## Problem details
Set down, unchanged, the line with "Oil, Gas, and Chemicals" and everything after it through the last line of the data.

## Provided data

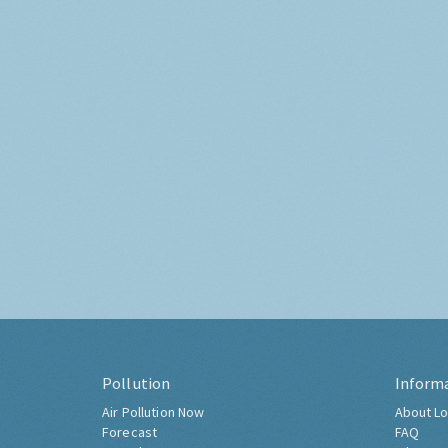
Pollution
Inform
Air Pollution Now
About Lo
Forecast
FAQ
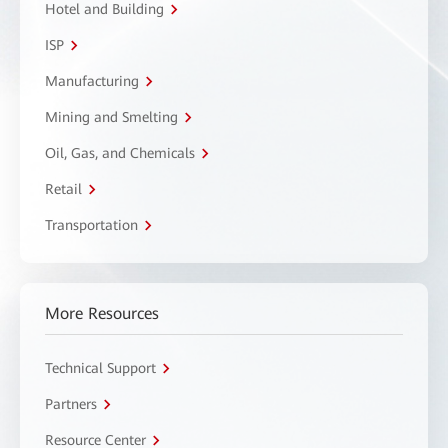
Hotel and Building
ISP
Manufacturing
Mining and Smelting
Oil, Gas, and Chemicals
Retail
Transportation
More Resources
Technical Support
Partners
Resource Center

## Task solution
Oil, Gas, and Chemicals
Retail
Transportation
More Resources
Technical Support
Partners
Resource Center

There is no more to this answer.